Debs tells of the Socialist Party local of 36 inmates in the Fort Smith, Arkansas federal prison formed by Fred W. Holt, militant mine leader.
‘Socialism Behind Bars’ (1915) by Eugene V. Debs from The Toiler. No. December 24, 1919.
Socialism grows anywhere, everywhere. Everybody and everything helps it to grow. Its worst enemies are its best friends. Strange, but watch it, and you will find it works out that way every time.
The reason is that Socialism is truth applied to society, and truth finally wins out because everything has to square with it in the end. The most thriving, well-attended and enthusiastic Socialist local is the one in the Federal jail at Fort Smith, Ark. It numbers 36 members. It meets every day and every night in the week; is, in fact, in continuous session. There is never an absence at roll call. The Federal government pays the rent and furnishes the members with light, heat and sleeping quarters. These are not of the best, it is true, but there is no complaint on the part of these choice and cheerful Comrades.
The story of this local is interesting and dramatic enough to put on the stage.

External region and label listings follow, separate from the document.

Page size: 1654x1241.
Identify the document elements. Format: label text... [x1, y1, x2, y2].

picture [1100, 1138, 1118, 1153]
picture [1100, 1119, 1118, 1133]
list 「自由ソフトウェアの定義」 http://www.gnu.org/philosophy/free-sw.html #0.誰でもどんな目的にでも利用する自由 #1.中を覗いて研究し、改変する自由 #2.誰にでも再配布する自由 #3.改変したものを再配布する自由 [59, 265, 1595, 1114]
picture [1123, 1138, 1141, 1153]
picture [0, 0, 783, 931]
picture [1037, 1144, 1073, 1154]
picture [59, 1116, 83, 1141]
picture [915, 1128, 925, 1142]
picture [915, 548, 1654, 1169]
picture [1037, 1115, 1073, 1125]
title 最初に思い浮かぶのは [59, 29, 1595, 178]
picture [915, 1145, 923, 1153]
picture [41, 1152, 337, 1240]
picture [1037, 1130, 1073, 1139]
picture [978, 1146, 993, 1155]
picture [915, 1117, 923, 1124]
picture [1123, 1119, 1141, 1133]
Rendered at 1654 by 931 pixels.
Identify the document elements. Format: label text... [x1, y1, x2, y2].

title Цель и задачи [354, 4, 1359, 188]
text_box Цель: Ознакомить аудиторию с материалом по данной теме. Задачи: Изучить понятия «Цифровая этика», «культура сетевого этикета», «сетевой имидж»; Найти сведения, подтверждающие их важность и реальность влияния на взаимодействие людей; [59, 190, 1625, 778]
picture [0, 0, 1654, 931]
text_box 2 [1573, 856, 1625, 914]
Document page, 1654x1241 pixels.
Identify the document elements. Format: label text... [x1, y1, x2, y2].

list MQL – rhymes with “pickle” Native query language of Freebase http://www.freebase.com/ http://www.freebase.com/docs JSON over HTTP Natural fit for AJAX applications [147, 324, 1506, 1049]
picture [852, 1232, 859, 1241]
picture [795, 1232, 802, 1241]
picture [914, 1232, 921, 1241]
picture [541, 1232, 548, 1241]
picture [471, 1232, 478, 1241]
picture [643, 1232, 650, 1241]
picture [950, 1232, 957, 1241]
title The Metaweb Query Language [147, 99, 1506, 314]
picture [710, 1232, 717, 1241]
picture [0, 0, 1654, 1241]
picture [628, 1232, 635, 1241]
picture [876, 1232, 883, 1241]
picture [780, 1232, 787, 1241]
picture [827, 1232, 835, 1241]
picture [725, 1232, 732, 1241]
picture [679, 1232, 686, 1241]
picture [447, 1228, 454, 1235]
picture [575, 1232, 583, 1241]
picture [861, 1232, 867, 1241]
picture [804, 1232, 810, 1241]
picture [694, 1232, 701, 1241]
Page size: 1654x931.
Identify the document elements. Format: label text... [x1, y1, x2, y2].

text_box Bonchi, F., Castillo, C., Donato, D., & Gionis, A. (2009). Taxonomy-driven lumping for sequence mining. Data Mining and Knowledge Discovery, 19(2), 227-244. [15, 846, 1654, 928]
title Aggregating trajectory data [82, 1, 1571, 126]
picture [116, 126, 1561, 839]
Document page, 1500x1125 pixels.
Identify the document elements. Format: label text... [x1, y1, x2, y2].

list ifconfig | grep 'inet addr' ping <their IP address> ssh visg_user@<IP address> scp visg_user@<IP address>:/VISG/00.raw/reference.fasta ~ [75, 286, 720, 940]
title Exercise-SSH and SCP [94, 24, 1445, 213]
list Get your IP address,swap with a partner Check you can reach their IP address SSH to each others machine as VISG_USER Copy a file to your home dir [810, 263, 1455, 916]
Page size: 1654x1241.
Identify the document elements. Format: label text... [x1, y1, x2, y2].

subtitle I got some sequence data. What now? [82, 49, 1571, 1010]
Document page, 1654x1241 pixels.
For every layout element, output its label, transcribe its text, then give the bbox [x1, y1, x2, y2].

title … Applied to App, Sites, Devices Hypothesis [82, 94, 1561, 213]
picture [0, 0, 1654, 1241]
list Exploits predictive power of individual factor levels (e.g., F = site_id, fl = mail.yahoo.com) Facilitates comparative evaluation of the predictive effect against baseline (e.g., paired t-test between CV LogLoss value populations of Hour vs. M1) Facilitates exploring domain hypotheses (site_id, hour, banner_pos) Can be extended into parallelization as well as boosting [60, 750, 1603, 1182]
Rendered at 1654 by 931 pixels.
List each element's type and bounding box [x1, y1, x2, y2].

Fred W. Holt is the hero of the story. Holt, district secretary, and 10 of his fellow miners in the United Mine Workers were sentenced to jail and fined heavily for fighting bravely for the striking miners in Arkansas. The judge, a corporation hireling, was determined to strike Socialism its death blow, Holt having been the Socialist party candidate for Governor of Oklahoma in the last election and having polled some 50,000 votes, enough to throw an awful scare in into the mine owners and other exploiters who rule that section..
When Holt and his Comrades, 11 in all, began serving their six months’ sentence in the jail at Fort Smith they found 25 other Federal prisoners there serving jail sentences for various minor offenses for which the poor are sent to jail under capitalism. There was not a Socialist among these when Holt and his bunch of revolutionists entered there. They were all Republicans and Democrats.
Now there is not a Republican or Democrat in the lot. The whole 25 have been converted and have joined the local in jail, consisting now of 36 members, and probably the only one of its kind in the world.
The Comrades on the outside have kept Holt well supplied with literature, and he has made good use of it. The converts are all enthusiastic. They now know why the poor are sent to jail and the rich to the Senate. Here are two sets of prisoners, victims of capitalism, distinctly separate, and yet with a peculiar affinity for one another.
Holt and his 10 Comrades are in jail for fighting the brutal system that sent their 25 poor, jobless fellow prisoners to jail. The whole of them are of the working class. It is an interesting study and a unique and powerful object lesson.
Fred Holt is a typical industrial unionist and Socialist. He stood and fought for the miners without wavering through the fiercest of their battles. The operators feared and hated him, and when their tool on the bench sent him to prison they heaved a sigh of relief.
But, alas! Fred Holt, in prison, has multiplied himself. Socialism grows everywhere, and when the jail sentence expires Holt and his host will march forth, thanks to the operators and their hireling judge, trained and equipped revolutionists and full to their toe tips of the fighting spirit which is crowned with victory or death.
-Sunday Call, April 5, 1915.
The Toiler was a significant regional, later national, newspaper of the early Communist movement published weekly between 1919 and 1921. It grew out of the Socialist Party’s ‘The Ohio Socialist’, leading paper of the Party’s left wing and northern Ohio’s militant IWW base and became the national voice of the forces that would become The Communist Labor Party. The Toiler was first published in Cleveland, Ohio, its volume number continuing on from The Ohio Socialist, in the fall of 1919 as the paper of the Communist Labor Party of Ohio. The Toiler moved to New York City in early 1920 and with its union focus served as the labor paper of the CLP and the legal Workers Party of America. Editors included Elmer Allison and James P Cannon. The original English language and/or US publication of key texts of the international revolutionary movement are prominent features of the Toiler. In January 1922, The Toiler merged with The Workers Council to form The Worker, becoming the Communist Party’s main paper continuing as The Daily Worker in January, 1924.